- Required action -
Reproduce the material below word for word, omitting the pictures.

%%

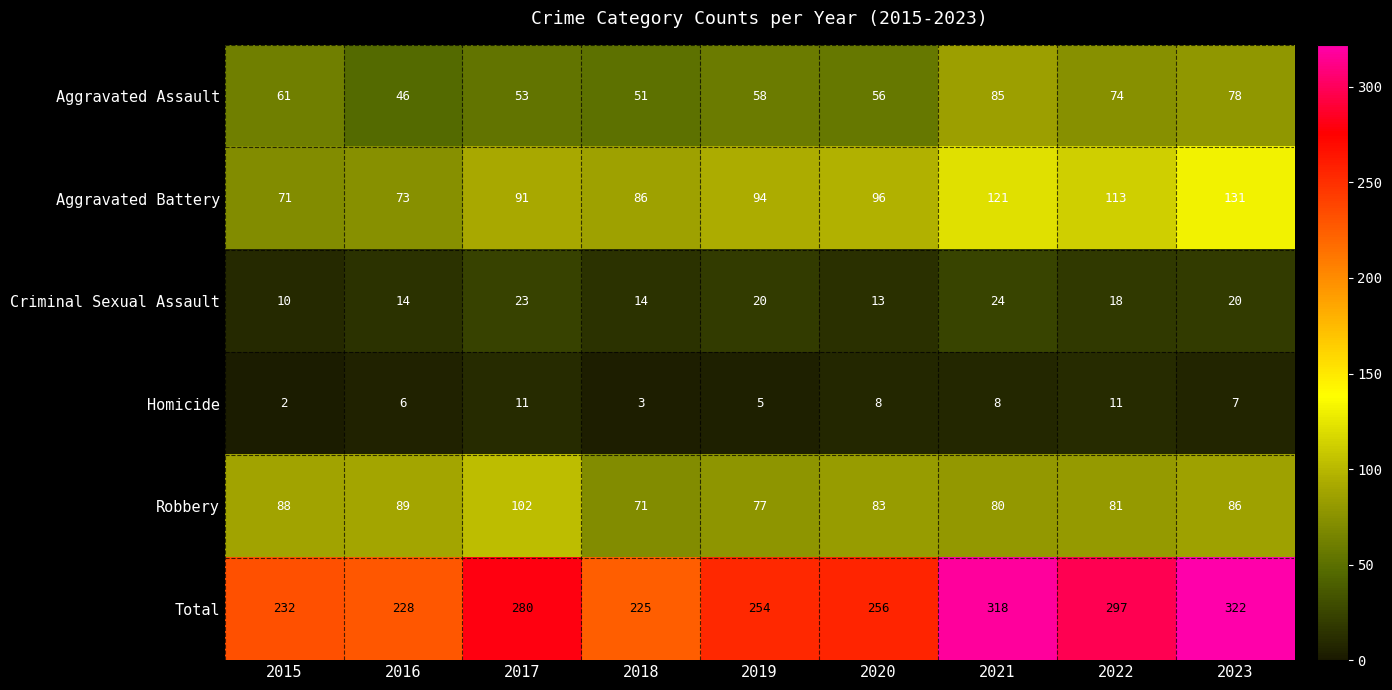

What is the sum of all Aggravated Battery values?

876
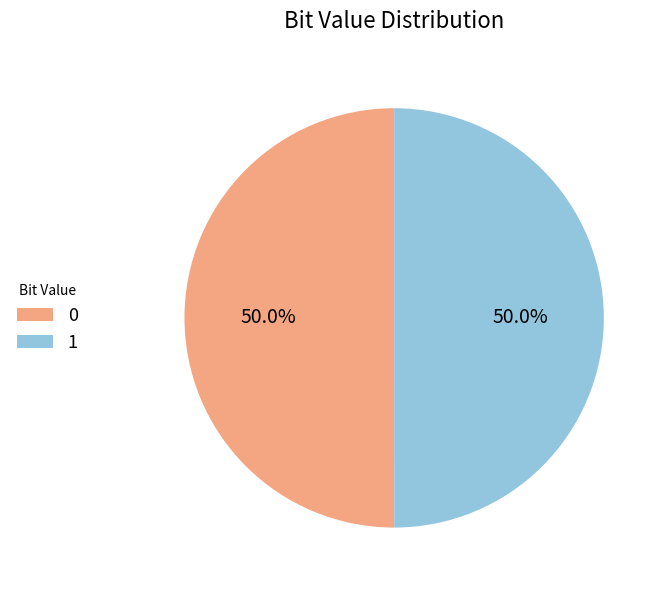

Is it true that 0 is 37% of the pie?

False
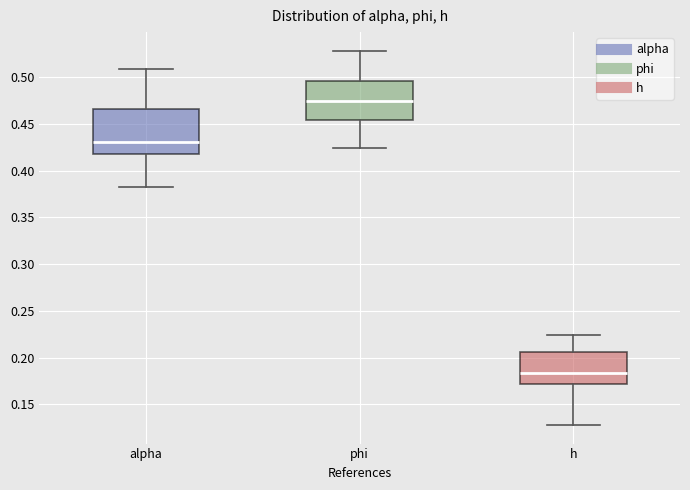

Comparing the boxes themselves (not the whiskers), which one is the tallest?

alpha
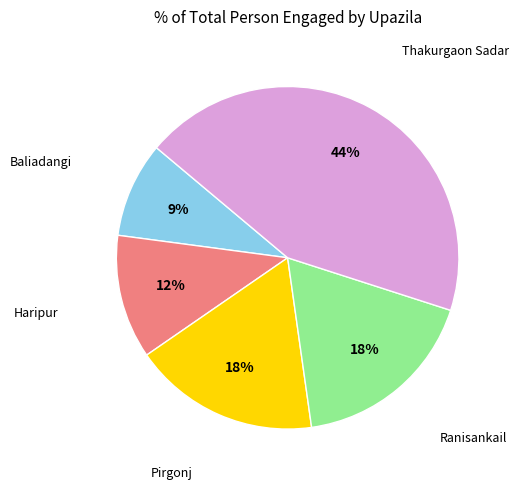

Does any single category account for the majority?

No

%%

- Final answer -
What is the sum of all Aggravated Battery values?

876

Is it true that 0 is 37% of the pie?

False

Comparing the boxes themselves (not the whiskers), which one is the tallest?

alpha

Does any single category account for the majority?

No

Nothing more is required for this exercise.